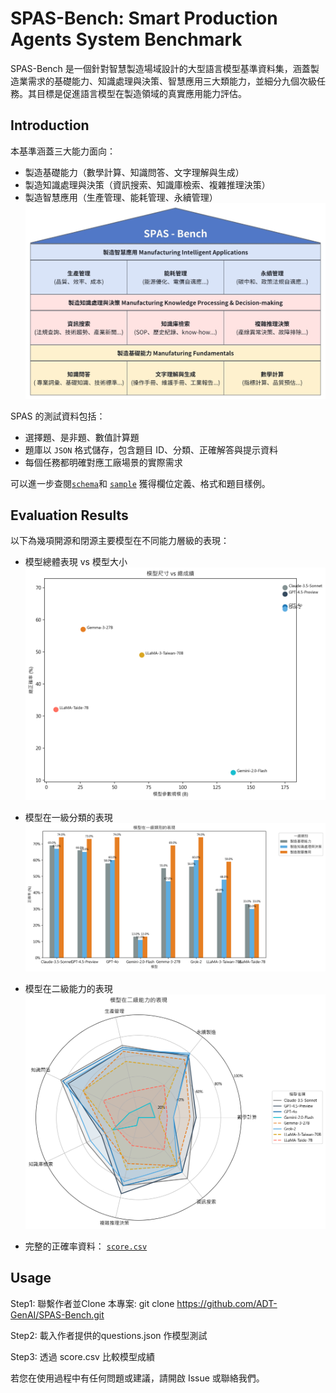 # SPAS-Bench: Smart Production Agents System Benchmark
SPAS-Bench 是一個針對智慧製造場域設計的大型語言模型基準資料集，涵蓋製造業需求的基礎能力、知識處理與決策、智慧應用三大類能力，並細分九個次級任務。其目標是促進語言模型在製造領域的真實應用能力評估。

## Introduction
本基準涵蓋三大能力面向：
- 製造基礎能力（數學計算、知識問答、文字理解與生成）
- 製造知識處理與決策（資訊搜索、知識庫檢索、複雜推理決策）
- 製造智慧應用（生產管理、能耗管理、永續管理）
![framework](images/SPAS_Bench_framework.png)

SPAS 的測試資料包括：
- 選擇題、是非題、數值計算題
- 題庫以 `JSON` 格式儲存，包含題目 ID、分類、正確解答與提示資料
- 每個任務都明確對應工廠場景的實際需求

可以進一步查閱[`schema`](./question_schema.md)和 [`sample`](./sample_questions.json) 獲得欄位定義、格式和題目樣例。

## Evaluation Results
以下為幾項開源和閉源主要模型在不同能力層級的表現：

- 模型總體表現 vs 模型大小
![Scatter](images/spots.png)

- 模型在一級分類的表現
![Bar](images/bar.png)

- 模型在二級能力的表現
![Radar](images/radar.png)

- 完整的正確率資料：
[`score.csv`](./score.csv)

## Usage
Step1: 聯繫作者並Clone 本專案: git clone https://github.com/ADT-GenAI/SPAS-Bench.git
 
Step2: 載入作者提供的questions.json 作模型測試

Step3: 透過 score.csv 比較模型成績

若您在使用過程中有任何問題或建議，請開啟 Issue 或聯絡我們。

------------------------------------------------------------

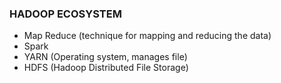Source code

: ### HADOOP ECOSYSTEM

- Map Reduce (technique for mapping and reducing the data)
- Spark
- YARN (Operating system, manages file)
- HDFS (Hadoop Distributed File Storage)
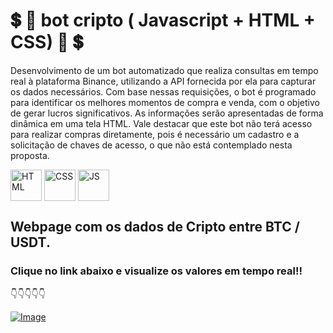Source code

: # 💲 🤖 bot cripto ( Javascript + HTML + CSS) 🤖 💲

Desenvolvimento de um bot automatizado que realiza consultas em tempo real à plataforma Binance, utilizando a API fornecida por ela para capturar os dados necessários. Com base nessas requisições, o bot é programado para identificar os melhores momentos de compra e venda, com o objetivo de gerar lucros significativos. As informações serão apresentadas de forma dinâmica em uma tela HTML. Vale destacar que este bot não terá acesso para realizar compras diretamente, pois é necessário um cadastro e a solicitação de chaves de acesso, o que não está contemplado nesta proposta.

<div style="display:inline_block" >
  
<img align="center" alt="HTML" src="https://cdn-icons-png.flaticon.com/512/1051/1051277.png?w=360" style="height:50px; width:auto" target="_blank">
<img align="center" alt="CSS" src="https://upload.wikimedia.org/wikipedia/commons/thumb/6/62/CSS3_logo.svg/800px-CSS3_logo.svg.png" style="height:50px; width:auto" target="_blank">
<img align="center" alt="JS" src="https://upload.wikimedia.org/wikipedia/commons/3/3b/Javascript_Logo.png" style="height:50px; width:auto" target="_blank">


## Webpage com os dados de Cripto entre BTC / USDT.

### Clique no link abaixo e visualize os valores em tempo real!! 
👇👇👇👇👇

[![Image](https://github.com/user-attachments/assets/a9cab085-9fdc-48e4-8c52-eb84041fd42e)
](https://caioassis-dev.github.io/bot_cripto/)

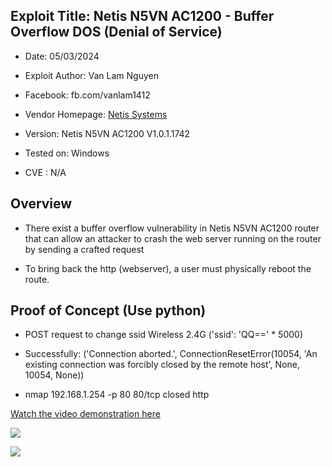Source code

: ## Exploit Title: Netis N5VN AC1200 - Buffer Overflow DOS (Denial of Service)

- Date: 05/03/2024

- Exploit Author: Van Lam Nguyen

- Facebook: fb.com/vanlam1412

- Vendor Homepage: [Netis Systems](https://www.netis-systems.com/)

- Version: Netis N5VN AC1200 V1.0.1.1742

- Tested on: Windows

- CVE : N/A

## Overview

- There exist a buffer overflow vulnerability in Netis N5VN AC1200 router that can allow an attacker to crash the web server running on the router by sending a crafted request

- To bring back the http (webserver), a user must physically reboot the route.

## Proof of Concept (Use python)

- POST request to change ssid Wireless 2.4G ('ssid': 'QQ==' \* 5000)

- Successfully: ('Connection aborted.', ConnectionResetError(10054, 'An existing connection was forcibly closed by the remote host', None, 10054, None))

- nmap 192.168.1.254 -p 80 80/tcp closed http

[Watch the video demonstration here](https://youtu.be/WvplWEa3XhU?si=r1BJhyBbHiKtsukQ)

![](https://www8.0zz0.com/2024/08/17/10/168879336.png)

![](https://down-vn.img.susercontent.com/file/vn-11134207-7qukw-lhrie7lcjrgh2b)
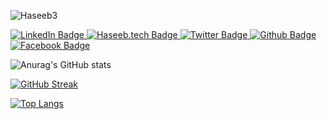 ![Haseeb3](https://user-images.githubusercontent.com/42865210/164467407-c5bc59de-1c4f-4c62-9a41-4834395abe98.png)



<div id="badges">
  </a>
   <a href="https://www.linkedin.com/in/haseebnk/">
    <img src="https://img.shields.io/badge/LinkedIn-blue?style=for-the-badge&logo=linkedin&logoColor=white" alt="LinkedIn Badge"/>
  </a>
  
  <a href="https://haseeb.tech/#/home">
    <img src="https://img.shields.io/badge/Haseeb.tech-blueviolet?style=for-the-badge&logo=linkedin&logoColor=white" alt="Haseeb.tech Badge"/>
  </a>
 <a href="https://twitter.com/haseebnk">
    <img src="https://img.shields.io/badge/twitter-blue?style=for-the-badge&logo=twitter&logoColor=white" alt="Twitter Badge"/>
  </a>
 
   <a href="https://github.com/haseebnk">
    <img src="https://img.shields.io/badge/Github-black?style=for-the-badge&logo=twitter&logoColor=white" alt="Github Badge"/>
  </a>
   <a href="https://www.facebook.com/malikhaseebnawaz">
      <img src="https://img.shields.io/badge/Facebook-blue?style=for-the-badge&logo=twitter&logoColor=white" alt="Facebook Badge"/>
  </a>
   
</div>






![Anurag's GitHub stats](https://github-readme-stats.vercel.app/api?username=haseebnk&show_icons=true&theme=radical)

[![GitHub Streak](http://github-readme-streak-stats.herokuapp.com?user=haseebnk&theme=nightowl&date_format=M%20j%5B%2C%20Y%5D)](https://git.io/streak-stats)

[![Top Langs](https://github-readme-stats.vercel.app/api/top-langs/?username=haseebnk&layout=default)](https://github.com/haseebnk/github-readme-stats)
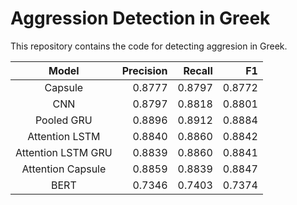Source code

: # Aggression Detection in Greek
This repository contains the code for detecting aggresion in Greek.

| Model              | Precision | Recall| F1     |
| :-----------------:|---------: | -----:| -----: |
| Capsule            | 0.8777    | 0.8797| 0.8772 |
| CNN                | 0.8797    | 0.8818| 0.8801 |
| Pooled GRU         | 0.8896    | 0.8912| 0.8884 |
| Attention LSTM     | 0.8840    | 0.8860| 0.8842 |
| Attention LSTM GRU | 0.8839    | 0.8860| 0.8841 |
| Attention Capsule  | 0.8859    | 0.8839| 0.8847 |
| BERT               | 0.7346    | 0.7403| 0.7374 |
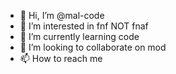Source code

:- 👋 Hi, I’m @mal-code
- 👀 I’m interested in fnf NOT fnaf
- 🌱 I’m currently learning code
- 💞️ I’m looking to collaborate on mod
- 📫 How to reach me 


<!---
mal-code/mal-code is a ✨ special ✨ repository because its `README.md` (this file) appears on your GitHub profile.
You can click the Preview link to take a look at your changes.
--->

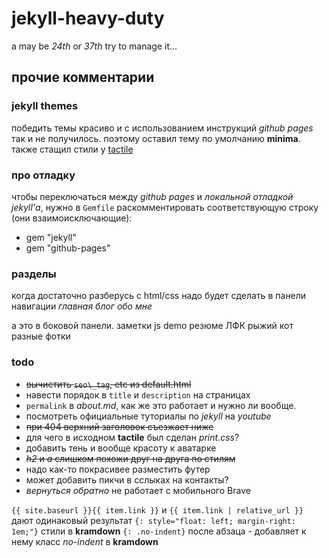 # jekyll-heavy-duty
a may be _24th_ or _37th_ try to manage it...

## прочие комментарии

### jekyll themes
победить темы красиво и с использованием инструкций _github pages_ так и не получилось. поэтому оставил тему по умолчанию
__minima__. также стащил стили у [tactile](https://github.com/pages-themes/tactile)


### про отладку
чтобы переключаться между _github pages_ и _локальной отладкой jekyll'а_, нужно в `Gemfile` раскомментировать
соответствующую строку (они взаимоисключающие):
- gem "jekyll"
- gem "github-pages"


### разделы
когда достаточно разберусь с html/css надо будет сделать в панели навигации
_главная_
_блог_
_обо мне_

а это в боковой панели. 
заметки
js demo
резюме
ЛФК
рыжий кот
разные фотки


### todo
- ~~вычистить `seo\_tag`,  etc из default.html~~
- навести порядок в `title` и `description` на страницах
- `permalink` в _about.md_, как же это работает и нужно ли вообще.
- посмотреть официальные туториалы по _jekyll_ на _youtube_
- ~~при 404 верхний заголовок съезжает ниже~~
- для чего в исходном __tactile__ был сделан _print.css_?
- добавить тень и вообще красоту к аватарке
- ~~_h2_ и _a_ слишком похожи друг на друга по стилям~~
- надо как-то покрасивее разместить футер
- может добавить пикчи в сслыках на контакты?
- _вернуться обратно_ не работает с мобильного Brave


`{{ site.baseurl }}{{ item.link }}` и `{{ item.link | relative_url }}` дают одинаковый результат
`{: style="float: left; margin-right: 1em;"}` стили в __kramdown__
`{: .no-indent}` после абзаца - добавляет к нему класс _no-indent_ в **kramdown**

------------------------------------------------------------

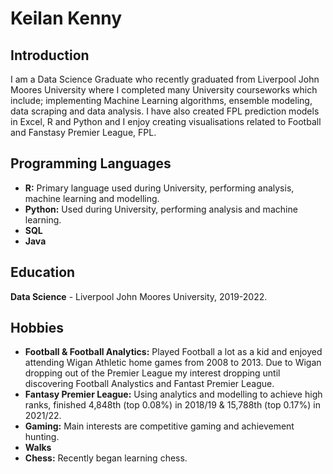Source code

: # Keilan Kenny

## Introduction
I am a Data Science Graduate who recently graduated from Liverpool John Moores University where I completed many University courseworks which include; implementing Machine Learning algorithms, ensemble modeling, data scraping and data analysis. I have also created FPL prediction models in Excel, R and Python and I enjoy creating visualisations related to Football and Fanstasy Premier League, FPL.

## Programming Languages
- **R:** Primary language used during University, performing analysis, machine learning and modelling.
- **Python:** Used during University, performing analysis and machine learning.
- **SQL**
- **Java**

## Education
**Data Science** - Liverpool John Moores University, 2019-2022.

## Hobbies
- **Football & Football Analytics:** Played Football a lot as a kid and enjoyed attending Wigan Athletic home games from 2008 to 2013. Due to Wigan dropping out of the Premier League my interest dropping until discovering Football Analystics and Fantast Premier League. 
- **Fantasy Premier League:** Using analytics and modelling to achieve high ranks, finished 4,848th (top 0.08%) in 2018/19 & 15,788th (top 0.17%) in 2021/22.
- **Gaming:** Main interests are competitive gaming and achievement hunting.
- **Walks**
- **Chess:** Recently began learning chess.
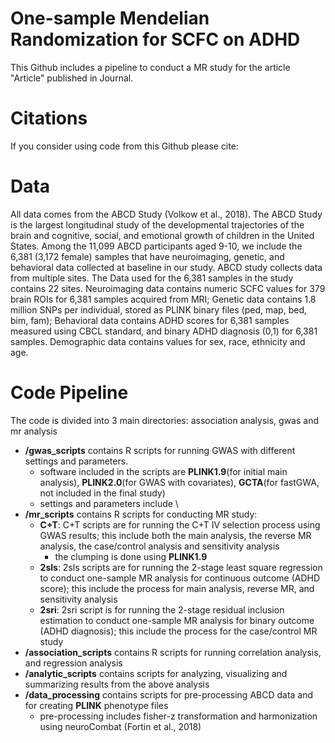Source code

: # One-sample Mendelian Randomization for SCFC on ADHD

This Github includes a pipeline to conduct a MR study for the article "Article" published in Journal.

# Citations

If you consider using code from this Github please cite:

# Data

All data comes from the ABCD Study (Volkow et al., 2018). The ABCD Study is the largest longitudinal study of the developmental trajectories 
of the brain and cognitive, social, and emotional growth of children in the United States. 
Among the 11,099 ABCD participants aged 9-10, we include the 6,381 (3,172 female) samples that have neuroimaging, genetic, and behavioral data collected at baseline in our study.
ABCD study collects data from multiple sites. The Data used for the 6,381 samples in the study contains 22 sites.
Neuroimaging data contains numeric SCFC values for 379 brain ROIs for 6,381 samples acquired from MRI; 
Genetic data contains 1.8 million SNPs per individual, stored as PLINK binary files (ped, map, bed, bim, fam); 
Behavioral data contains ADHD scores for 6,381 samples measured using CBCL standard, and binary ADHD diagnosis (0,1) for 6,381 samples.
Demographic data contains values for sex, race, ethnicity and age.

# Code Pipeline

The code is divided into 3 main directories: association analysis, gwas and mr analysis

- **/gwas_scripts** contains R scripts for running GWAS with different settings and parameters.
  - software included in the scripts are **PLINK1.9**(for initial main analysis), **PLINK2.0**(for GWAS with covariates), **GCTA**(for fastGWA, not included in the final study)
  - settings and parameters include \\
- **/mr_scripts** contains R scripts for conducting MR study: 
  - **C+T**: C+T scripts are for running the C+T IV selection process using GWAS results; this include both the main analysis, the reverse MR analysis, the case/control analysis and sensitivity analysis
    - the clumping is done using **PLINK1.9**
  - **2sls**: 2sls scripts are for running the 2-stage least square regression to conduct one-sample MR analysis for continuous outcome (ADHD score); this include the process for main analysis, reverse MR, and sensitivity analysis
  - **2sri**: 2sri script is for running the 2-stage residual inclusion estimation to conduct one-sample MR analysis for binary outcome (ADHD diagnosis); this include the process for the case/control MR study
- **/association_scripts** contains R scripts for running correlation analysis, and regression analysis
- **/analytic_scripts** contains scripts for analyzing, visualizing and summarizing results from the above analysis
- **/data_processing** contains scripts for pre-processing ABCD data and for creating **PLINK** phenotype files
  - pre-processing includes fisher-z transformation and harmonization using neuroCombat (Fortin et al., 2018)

------------------------------------------------------------

Exercise details:
Please edit the records starting at the line that contains "## прочие комментарии" and ending at the line that contains "- _вернуться обратно_", replacing "футер" with "подвал" and changing nothing else. Return only those lines.

Exercise result:
## прочие комментарии

### jekyll themes
победить темы красиво и с использованием инструкций _github pages_ так и не получилось. поэтому оставил тему по умолчанию
__minima__. также стащил стили у [tactile](https://github.com/pages-themes/tactile)


### про отладку
чтобы переключаться между _github pages_ и _локальной отладкой jekyll'а_, нужно в `Gemfile` раскомментировать
соответствующую строку (они взаимоисключающие):
- gem "jekyll"
- gem "github-pages"


### разделы
когда достаточно разберусь с html/css надо будет сделать в панели навигации
_главная_
_блог_
_обо мне_

а это в боковой панели. 
заметки
js demo
резюме
ЛФК
рыжий кот
разные фотки


### todo
- ~~вычистить `seo\_tag`,  etc из default.html~~
- навести порядок в `title` и `description` на страницах
- `permalink` в _about.md_, как же это работает и нужно ли вообще.
- посмотреть официальные туториалы по _jekyll_ на _youtube_
- ~~при 404 верхний заголовок съезжает ниже~~
- для чего в исходном __tactile__ был сделан _print.css_?
- добавить тень и вообще красоту к аватарке
- ~~_h2_ и _a_ слишком похожи друг на друга по стилям~~
- надо как-то покрасивее разместить подвал
- может добавить пикчи в сслыках на контакты?
- _вернуться обратно_ не работает с мобильного Brave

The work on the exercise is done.